Required work => Output the records exactly. Include every line.

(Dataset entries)

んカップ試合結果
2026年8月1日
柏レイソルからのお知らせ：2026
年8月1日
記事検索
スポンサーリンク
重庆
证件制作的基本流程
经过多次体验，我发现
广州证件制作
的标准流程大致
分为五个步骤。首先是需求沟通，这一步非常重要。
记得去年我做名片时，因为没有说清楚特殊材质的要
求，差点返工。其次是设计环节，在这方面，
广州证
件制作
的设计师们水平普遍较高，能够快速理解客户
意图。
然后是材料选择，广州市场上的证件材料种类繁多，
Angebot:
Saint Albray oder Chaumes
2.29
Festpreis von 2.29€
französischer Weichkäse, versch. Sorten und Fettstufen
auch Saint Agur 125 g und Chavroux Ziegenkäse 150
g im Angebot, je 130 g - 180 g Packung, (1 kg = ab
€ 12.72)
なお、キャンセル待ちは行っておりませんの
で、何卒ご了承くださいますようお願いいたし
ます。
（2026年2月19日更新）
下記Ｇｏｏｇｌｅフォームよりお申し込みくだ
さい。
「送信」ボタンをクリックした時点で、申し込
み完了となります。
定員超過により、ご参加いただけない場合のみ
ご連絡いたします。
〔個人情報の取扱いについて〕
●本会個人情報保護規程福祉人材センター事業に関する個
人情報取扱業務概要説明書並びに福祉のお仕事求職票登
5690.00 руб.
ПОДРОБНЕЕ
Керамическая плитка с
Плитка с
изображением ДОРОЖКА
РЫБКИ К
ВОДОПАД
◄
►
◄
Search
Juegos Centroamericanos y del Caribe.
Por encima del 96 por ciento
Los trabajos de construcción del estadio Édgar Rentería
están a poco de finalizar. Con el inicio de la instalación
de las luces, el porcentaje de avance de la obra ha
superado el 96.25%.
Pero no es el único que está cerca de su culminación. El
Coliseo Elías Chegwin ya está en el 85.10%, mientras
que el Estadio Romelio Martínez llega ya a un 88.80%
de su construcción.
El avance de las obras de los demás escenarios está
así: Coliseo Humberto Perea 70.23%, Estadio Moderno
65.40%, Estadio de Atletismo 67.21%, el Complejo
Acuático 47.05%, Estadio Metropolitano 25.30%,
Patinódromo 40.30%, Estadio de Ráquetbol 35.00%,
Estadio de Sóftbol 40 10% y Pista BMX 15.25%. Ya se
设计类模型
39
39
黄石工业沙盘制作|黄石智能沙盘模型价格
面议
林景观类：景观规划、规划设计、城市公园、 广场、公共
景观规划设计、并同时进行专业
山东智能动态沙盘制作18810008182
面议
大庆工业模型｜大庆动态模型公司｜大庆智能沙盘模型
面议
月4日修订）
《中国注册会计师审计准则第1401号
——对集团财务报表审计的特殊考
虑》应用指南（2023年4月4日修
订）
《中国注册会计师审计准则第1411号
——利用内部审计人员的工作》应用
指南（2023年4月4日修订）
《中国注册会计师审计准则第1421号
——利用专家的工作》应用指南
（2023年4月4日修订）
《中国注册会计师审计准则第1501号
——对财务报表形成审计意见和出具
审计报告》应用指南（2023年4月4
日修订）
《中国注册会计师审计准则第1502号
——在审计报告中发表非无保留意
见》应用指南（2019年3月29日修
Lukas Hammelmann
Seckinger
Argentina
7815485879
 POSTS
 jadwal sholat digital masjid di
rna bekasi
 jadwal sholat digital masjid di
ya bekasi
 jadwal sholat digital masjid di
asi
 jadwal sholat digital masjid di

Task solution =>
んカップ試合結果
2026年8月1日
柏レイソルからのお知らせ：2026
年8月1日
記事検索
スポンサーリンク
重庆
证件制作的基本流程
经过多次体验，我发现
广州证件制作
的标准流程大致
分为五个步骤。首先是需求沟通，这一步非常重要。
记得去年我做名片时，因为没有说清楚特殊材质的要
求，差点返工。其次是设计环节，在这方面，
广州证
件制作
的设计师们水平普遍较高，能够快速理解客户
意图。
然后是材料选择，广州市场上的证件材料种类繁多，
Angebot:
Saint Albray oder Chaumes
2.29
Festpreis von 2.29€
französischer Weichkäse, versch. Sorten und Fettstufen
auch Saint Agur 125 g und Chavroux Ziegenkäse 150
g im Angebot, je 130 g - 180 g Packung, (1 kg = ab
€ 12.72)
なお、キャンセル待ちは行っておりませんの
で、何卒ご了承くださいますようお願いいたし
ます。
（2026年2月19日更新）
下記Ｇｏｏｇｌｅフォームよりお申し込みくだ
さい。
「送信」ボタンをクリックした時点で、申し込
み完了となります。
定員超過により、ご参加いただけない場合のみ
ご連絡いたします。
〔個人情報の取扱いについて〕
●本会個人情報保護規程福祉人材センター事業に関する個
人情報取扱業務概要説明書並びに福祉のお仕事求職票登
5690.00 руб.
ПОДРОБНЕЕ
Керамическая плитка с
Плитка с
изображением ДОРОЖКА
РЫБКИ К
ВОДОПАД
◄
►
◄
Search
Juegos Centroamericanos y del Caribe.
Por encima del 96 por ciento
Los trabajos de construcción del estadio Édgar Rentería
están a poco de finalizar. Con el inicio de la instalación
de las luces, el porcentaje de avance de la obra ha
superado el 96.25%.
Pero no es el único que está cerca de su culminación. El
Coliseo Elías Chegwin ya está en el 85.10%, mientras
que el Estadio Romelio Martínez llega ya a un 88.80%
de su construcción.
El avance de las obras de los demás escenarios está
así: Coliseo Humberto Perea 70.23%, Estadio Moderno
65.40%, Estadio de Atletismo 67.21%, el Complejo
Acuático 47.05%, Estadio Metropolitano 25.30%,
Patinódromo 40.30%, Estadio de Ráquetbol 35.00%,
Estadio de Sóftbol 40 10% y Pista BMX 15.25%. Ya se
设计类模型
39
39
黄石工业沙盘制作|黄石智能沙盘模型价格
面议
林景观类：景观规划、规划设计、城市公园、 广场、公共
景观规划设计、并同时进行专业
山东智能动态沙盘制作18810008182
面议
大庆工业模型｜大庆动态模型公司｜大庆智能沙盘模型
面议
月4日修订）
《中国注册会计师审计准则第1401号
——对集团财务报表审计的特殊考
虑》应用指南（2023年4月4日修
订）
《中国注册会计师审计准则第1411号
——利用内部审计人员的工作》应用
指南（2023年4月4日修订）
《中国注册会计师审计准则第1421号
——利用专家的工作》应用指南
（2023年4月4日修订）
《中国注册会计师审计准则第1501号
——对财务报表形成审计意见和出具
审计报告》应用指南（2023年4月4
日修订）
《中国注册会计师审计准则第1502号
——在审计报告中发表非无保留意
见》应用指南（2019年3月29日修
Lukas Hammelmann
Seckinger
Argentina
7815485879
 POSTS
 jadwal sholat digital masjid di
rna bekasi
 jadwal sholat digital masjid di
ya bekasi
 jadwal sholat digital masjid di
asi
 jadwal sholat digital masjid di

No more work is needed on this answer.